Shot entirely in 4K, we are invited to encounter this world of displacement in all it's curious detail. There are no clear boundaries between each speaker, or the individuals we encounter. Much like a memory or a dream, we are given fragments of information, both visual and spoken, that together convey a sense of what it's like to lose all you have, both material and personal, and with no clear prospect of retrieving what's been lost. And yet their humanity is unbroken and remains intact, as they care for each other and dream of a time when they can feel at home again.

  • Joanne Brunwin
    Hyakutake, Coco
  • Project Type:
    Documentary, Experimental, Short
  • Genres:
    Documentary, Poetic documentary, Human rights, Refugees, War, displacement, humanitarian
  • Runtime:
    15 minutes
  • Completion Date:
    June 22, 2017
  • Production Budget:
    0 GBP
  • Country of Origin:
    United Kingdom
  • Country of Filming:
  • Language:
    Arabic, English, Kurdish
  • Shooting Format:
    Digital 4K
  • Film Color:
  • First-time Filmmaker:
  • Student Project:
Director Biography - Joanne Brunwin

Joanne Brunwin is an experimental storyteller and has produced, directed and edited several of her own short films. Her work is often characterised by her unique sensory approach to filmmaking: layering moving images and sounds and engaging closely with her subjects immerses her audience in to the texture of their lives. She began her career with her student short Coco: a glimpse in to the double life of a burlesque dancer in Brighton. The film was a poetic invitation in to Coco's world, otherwise unseen to the general public. Following this she wrote and directed the screen drama Hyakutake, a narrative that presents the intricate inner workings of the mind of an autistic savant; Daniel. The film was highly regarded by screenwriter Peter Straughan for its original script and sensory film techniques.
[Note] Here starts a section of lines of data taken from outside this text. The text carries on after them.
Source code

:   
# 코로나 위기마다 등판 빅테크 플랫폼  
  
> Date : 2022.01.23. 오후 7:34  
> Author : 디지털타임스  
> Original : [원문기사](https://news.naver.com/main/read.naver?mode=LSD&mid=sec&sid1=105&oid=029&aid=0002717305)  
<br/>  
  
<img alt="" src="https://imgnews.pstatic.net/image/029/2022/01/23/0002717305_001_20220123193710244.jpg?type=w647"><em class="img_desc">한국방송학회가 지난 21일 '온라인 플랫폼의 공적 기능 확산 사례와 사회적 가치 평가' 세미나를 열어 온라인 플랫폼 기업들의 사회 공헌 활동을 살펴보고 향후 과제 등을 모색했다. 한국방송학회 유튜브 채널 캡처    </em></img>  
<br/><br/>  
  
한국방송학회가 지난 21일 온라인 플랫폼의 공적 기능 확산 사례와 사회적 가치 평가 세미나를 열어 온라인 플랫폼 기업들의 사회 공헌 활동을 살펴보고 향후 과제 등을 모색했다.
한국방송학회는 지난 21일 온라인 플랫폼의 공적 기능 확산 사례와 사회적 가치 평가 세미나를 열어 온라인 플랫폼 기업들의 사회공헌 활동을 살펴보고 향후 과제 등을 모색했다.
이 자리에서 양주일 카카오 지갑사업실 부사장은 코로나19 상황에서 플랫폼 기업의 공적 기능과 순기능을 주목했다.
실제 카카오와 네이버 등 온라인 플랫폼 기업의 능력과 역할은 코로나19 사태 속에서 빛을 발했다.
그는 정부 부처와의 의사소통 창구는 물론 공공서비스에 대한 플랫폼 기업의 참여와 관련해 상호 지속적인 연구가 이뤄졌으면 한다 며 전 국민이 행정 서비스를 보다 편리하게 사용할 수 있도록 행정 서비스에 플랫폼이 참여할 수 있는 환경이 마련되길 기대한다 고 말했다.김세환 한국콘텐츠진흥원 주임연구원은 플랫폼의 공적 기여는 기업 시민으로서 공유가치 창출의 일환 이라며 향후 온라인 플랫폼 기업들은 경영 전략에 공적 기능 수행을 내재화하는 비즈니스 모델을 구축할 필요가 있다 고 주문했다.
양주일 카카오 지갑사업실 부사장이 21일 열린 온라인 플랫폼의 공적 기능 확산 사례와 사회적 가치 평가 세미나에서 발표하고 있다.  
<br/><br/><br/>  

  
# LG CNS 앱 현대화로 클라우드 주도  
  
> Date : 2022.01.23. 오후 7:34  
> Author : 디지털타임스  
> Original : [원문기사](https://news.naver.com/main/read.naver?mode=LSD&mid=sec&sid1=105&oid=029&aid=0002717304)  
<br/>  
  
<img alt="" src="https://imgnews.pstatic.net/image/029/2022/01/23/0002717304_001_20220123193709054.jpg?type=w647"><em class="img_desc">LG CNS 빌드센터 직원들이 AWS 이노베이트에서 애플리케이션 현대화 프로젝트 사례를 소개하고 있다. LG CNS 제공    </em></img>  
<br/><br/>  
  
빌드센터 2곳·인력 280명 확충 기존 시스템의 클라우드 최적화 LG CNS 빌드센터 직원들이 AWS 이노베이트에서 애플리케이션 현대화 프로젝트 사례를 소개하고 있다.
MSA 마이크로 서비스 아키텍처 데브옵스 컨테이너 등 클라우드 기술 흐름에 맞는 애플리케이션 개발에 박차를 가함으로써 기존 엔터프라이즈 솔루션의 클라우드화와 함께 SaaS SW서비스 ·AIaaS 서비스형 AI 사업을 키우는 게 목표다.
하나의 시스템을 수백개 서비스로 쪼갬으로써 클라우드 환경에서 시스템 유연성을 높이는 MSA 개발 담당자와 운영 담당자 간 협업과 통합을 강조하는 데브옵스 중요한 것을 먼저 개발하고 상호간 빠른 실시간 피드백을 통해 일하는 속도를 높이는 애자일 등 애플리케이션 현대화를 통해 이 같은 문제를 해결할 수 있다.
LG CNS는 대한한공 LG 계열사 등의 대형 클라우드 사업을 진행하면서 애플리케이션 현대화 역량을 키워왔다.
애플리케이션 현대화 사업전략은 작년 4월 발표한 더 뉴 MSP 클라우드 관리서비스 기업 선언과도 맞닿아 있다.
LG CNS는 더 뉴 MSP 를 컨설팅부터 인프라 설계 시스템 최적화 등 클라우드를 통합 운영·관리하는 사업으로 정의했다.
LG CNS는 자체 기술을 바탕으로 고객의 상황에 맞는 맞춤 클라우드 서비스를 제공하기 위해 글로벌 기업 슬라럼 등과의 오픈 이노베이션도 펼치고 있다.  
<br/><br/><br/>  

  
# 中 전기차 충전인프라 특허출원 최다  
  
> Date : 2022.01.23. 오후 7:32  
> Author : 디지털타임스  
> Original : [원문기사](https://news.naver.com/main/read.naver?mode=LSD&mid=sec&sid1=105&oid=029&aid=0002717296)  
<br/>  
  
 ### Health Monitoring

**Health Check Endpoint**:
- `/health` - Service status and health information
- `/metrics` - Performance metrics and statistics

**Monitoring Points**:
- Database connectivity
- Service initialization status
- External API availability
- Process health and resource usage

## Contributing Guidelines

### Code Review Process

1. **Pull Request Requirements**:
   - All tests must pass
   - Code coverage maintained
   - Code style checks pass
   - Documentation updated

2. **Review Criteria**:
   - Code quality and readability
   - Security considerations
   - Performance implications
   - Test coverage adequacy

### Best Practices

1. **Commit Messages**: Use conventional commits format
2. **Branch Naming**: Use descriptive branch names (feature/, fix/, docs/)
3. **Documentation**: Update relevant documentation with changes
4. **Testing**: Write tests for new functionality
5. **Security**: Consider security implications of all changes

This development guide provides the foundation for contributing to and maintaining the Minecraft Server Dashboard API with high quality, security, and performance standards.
Lines in the Sand is Joanne's debut short within the realm of humanitarian filmmaking. She has reworked and repurposed her signature approach to storytelling, delving deeply in to the shock and bewilderment of her subjects. She allows their truth to unfold in their silences, and in the words that they do and do not say.

With a first class BA Honours in Creative Media Practice from the University of Sussex and experience production assisting on two feature films (as well as multiple short films), Joanne has developed a critical approach towards filmmaking and is unafraid to ask the big questions: Who are we? And what is happening to us? The answers to which, are what make us truly human. Joanne's approach to filmmaking allows these truths to resonate with a wide audience, engaging them and inviting them to be united in a response to human crises.